What Technology?

Shot in the very early morning hours facing west.

I was outside with my dog, testing the low-light capability of the new iPhone 15 Pro Max. I shot this photo in such low light that the clouds you see were not visible to my naked eye. You can even see the stars. When you think about the complexity of this image and the clarity, considering I was holding the camera in my hands, it's all a remarkable thing, yet most people won’t notice the advancement. It looks like any other phone.

I upgrade my iPhone every year. I have since the release of the first iPhone in 2007. I'll never forget the date it first landed in my hand, June 29, 2007. We waited in line for hours, and I still own that phone. It's safely tucked away.

Every time a new phone is released, I think back to what we went through to help make the phone a reality. Our contribution was providing the Bluetooth software still listed on the licensing page on the phone to this day. After Steve Jobs unveiled the phone in January 2007, and I flew from the floor of CES to San Francisco just hours after the reveal, the phone was still not ready. Because of the refinements every year, some that seem so inconsequential, people forget just how limited that first phone was in comparison to the 15 today.

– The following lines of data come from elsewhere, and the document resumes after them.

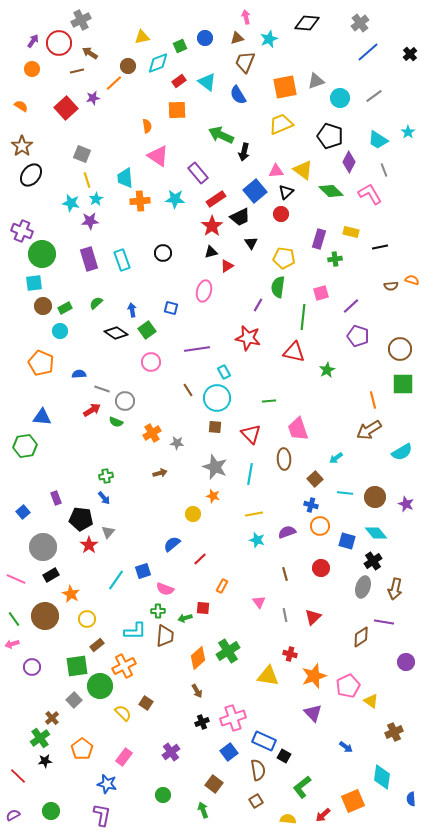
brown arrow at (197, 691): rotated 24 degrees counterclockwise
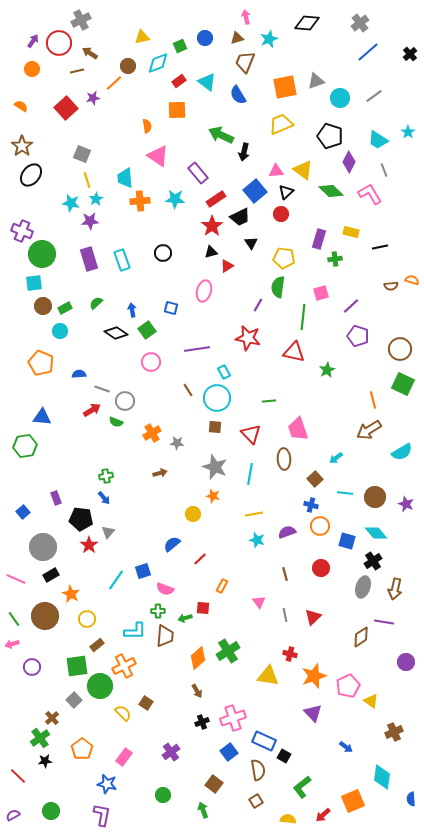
green square at (403, 384): rotated 25 degrees clockwise
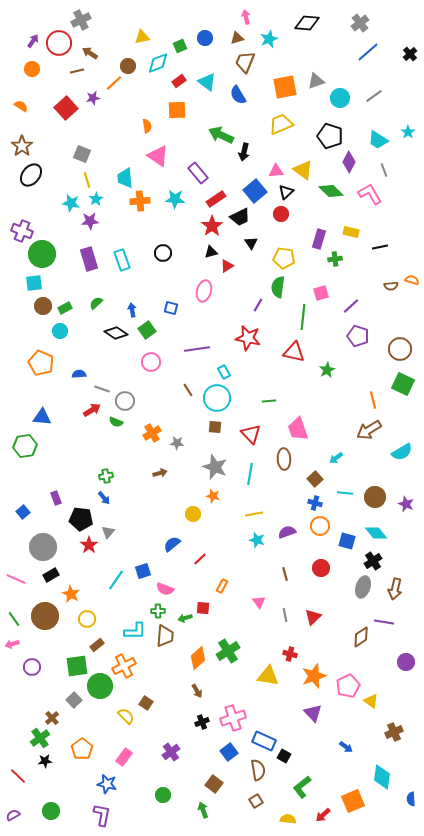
blue cross at (311, 505): moved 4 px right, 2 px up
yellow semicircle at (123, 713): moved 3 px right, 3 px down
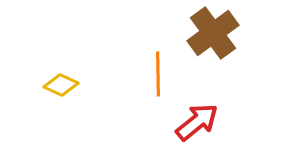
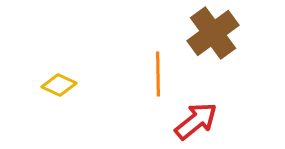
yellow diamond: moved 2 px left
red arrow: moved 1 px left, 1 px up
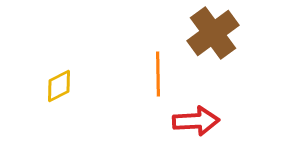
yellow diamond: moved 1 px down; rotated 52 degrees counterclockwise
red arrow: rotated 36 degrees clockwise
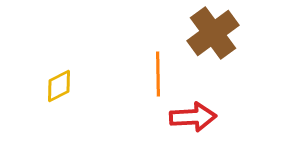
red arrow: moved 3 px left, 4 px up
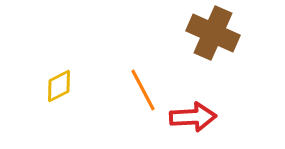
brown cross: rotated 30 degrees counterclockwise
orange line: moved 15 px left, 16 px down; rotated 27 degrees counterclockwise
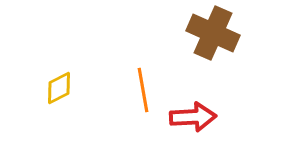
yellow diamond: moved 2 px down
orange line: rotated 18 degrees clockwise
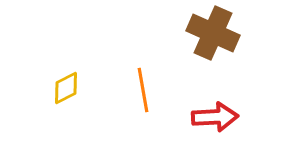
yellow diamond: moved 7 px right
red arrow: moved 22 px right
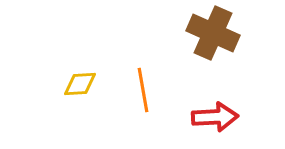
yellow diamond: moved 14 px right, 4 px up; rotated 24 degrees clockwise
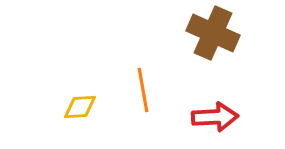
yellow diamond: moved 23 px down
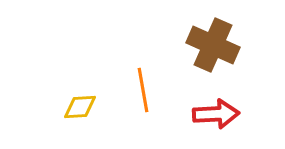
brown cross: moved 12 px down
red arrow: moved 1 px right, 3 px up
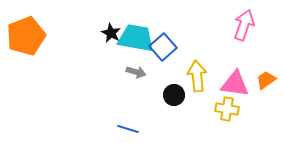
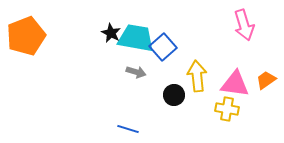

The original phone was more or less an iPod with a phone. There was no Bluetooth stereo (A2DP) enabled. The software was in the phone, but the phone's antenna and battery were still an issue. The iPhone was the first phone without a stubby, which is the antenna sticking up. That alone had some huge challenges, and for about the first five years, iPhones frequently dropped calls. People were so used to it, they just went about their days.

We were frantically working on capability solutions with Apple right up until the phone's release, and that effort continued after that. Qualcomm bought us in part because of the iPhone. I'll never forget attending those meetings at Apple as we worked on engineering solutions to everyday problems we now take for granted.

Every time a new iPhone comes out, I can't help but think of the hardware and software teams and what it took to move the iPhone from the 14 to the 15, and how deep the technology runs into all corners of the world. As I write this, a team is working somewhere on an even more advanced camera, better audio, better screen, stronger glass, and more exotic materials, not to mention the individual chips that make up the functionality of the phone. In total, it's hundreds of thousands of people in thousands of companies all working on something that leads up to the iPhone 15, just so I could take that photo with almost zero light in the sky other than what's reflected from a city twelve miles west of me. That shot, with that intensity, was not possible on the 14.

Bravo to all of you who made this possible. I can't wait for the 16 and beyond.